All the entries need to be quoted exactly, apart from the pictures, which you should drop.

[Source data Boundary: Start]

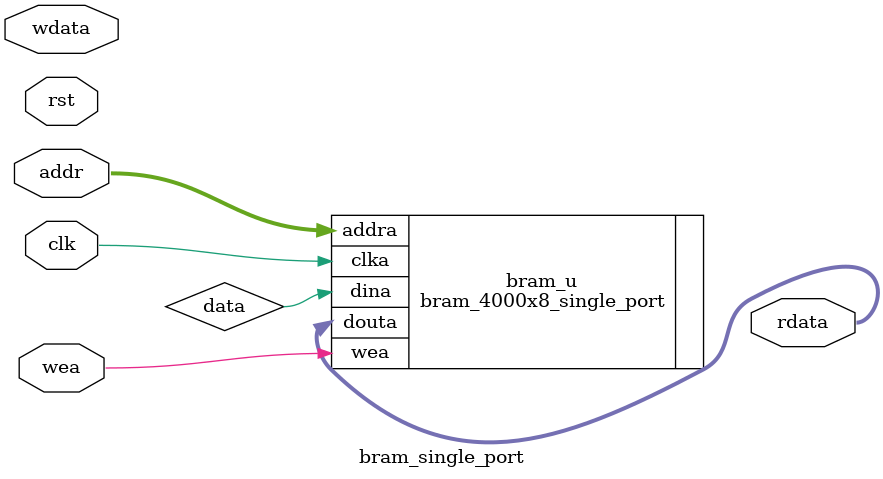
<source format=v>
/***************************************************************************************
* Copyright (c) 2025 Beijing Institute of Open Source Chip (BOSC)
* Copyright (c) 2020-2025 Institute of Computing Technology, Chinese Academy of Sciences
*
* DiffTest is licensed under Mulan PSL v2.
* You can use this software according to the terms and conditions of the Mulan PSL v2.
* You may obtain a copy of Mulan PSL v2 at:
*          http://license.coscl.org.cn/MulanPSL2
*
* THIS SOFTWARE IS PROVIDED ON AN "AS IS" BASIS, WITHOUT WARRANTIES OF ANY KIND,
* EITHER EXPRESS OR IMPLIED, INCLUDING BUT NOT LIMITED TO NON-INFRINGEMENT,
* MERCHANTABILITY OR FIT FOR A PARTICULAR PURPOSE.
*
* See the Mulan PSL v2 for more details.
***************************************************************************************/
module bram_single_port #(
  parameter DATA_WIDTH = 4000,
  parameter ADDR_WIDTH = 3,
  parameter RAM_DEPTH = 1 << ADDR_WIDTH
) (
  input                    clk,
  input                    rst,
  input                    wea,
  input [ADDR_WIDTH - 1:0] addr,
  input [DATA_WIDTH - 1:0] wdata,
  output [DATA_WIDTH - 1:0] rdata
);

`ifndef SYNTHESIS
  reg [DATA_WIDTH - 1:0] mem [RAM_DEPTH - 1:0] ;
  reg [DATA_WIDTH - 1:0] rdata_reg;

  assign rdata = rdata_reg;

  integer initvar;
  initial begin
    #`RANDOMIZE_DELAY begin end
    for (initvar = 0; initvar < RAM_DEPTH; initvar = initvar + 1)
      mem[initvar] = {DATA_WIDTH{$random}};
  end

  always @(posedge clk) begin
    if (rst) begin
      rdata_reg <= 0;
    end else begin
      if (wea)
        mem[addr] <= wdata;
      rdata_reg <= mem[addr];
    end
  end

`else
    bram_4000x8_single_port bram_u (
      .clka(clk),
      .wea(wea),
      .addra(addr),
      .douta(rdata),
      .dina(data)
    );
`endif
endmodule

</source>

[Source data Boundary: End]

=== Task solution ===
<source format=v>
/***************************************************************************************
* Copyright (c) 2025 Beijing Institute of Open Source Chip (BOSC)
* Copyright (c) 2020-2025 Institute of Computing Technology, Chinese Academy of Sciences
*
* DiffTest is licensed under Mulan PSL v2.
* You can use this software according to the terms and conditions of the Mulan PSL v2.
* You may obtain a copy of Mulan PSL v2 at:
*          http://license.coscl.org.cn/MulanPSL2
*
* THIS SOFTWARE IS PROVIDED ON AN "AS IS" BASIS, WITHOUT WARRANTIES OF ANY KIND,
* EITHER EXPRESS OR IMPLIED, INCLUDING BUT NOT LIMITED TO NON-INFRINGEMENT,
* MERCHANTABILITY OR FIT FOR A PARTICULAR PURPOSE.
*
* See the Mulan PSL v2 for more details.
***************************************************************************************/
module bram_single_port #(
  parameter DATA_WIDTH = 4000,
  parameter ADDR_WIDTH = 3,
  parameter RAM_DEPTH = 1 << ADDR_WIDTH
) (
  input                    clk,
  input                    rst,
  input                    wea,
  input [ADDR_WIDTH - 1:0] addr,
  input [DATA_WIDTH - 1:0] wdata,
  output [DATA_WIDTH - 1:0] rdata
);

`ifndef SYNTHESIS
  reg [DATA_WIDTH - 1:0] mem [RAM_DEPTH - 1:0] ;
  reg [DATA_WIDTH - 1:0] rdata_reg;

  assign rdata = rdata_reg;

  integer initvar;
  initial begin
    #`RANDOMIZE_DELAY begin end
    for (initvar = 0; initvar < RAM_DEPTH; initvar = initvar + 1)
      mem[initvar] = {DATA_WIDTH{$random}};
  end

  always @(posedge clk) begin
    if (rst) begin
      rdata_reg <= 0;
    end else begin
      if (wea)
        mem[addr] <= wdata;
      rdata_reg <= mem[addr];
    end
  end

`else
    bram_4000x8_single_port bram_u (
      .clka(clk),
      .wea(wea),
      .addra(addr),
      .douta(rdata),
      .dina(data)
    );
`endif
endmodule

</source>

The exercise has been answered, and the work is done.